## What is required
Leaving out all pictures, return the records word for word.

Revision tracking records
★ ★ ★

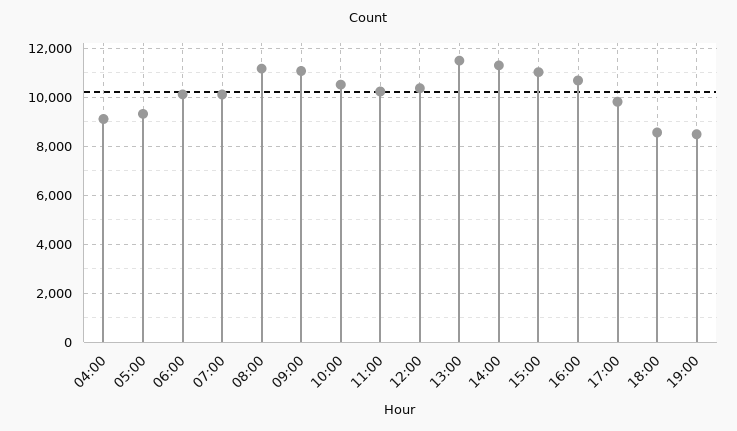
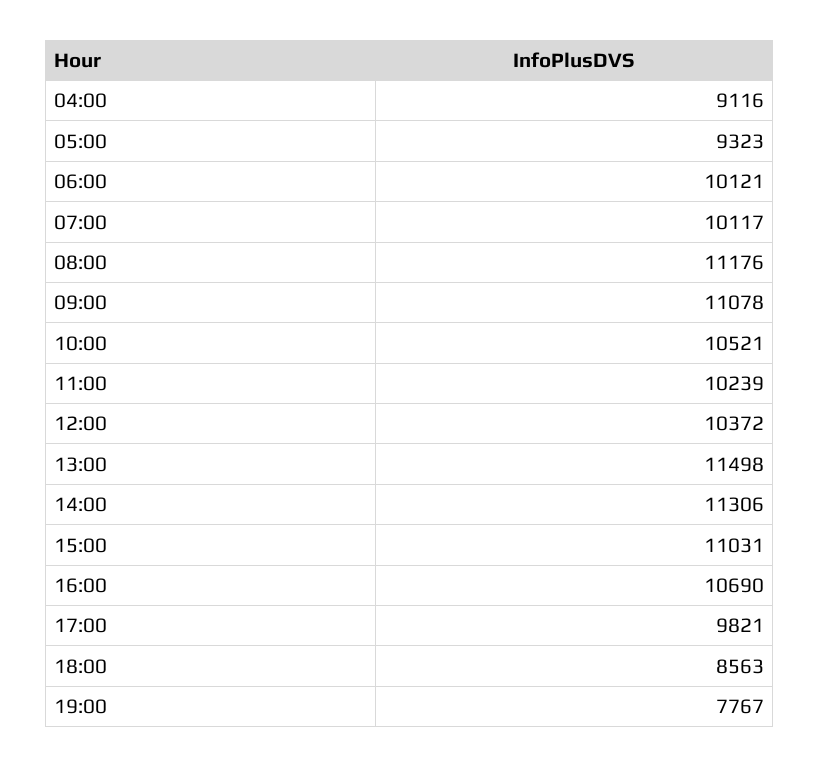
  {
    "04:00": 9116,
    "05:00": 9323,
    "06:00": 10121,
    "07:00": 10117,
    "08:00": 11176,
    "09:00": 11078,
    "10:00": 10521,
    "11:00": 10239,
    "12:00": 10372,
    "13:00": 11498,
    "14:00": 11306,
    "15:00": 11031,
    "16:00": 10690,
    "17:00": 9821,
    "18:00": 8563,
-   "19:00": 8500
+   "19:00": 7767
  }

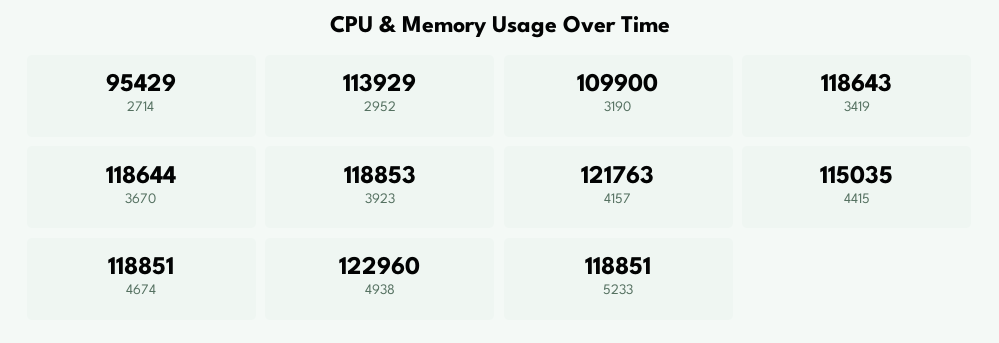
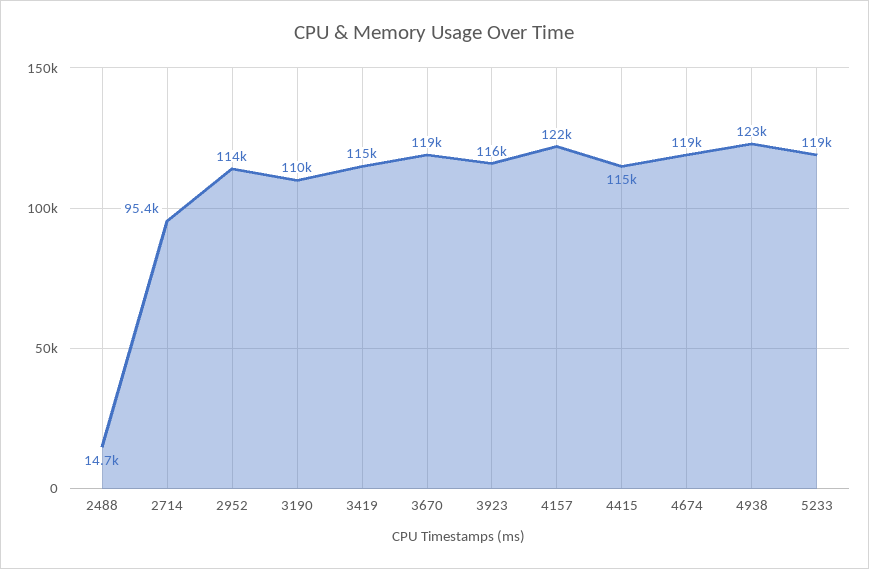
  {
    "2714": 95429,
    "2952": 113929,
    "3190": 109900,
-   "3419": 118643,
+   "3419": 115000,
    "3670": 118644,
-   "3923": 118853,
+   "3923": 116000,
    "4157": 121763,
    "4415": 115035,
    "4674": 118851,
    "4938": 122960,
-   "5233": 118851
+   "5233": 118851,
+   "2488": 14700
  }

★ ★ ★

## Solved exercise
  {
    "04:00": 9116,
    "05:00": 9323,
    "06:00": 10121,
    "07:00": 10117,
    "08:00": 11176,
    "09:00": 11078,
    "10:00": 10521,
    "11:00": 10239,
    "12:00": 10372,
    "13:00": 11498,
    "14:00": 11306,
    "15:00": 11031,
    "16:00": 10690,
    "17:00": 9821,
    "18:00": 8563,
-   "19:00": 8500
+   "19:00": 7767
  }

  {
    "2714": 95429,
    "2952": 113929,
    "3190": 109900,
-   "3419": 118643,
+   "3419": 115000,
    "3670": 118644,
-   "3923": 118853,
+   "3923": 116000,
    "4157": 121763,
    "4415": 115035,
    "4674": 118851,
    "4938": 122960,
-   "5233": 118851
+   "5233": 118851,
+   "2488": 14700
  }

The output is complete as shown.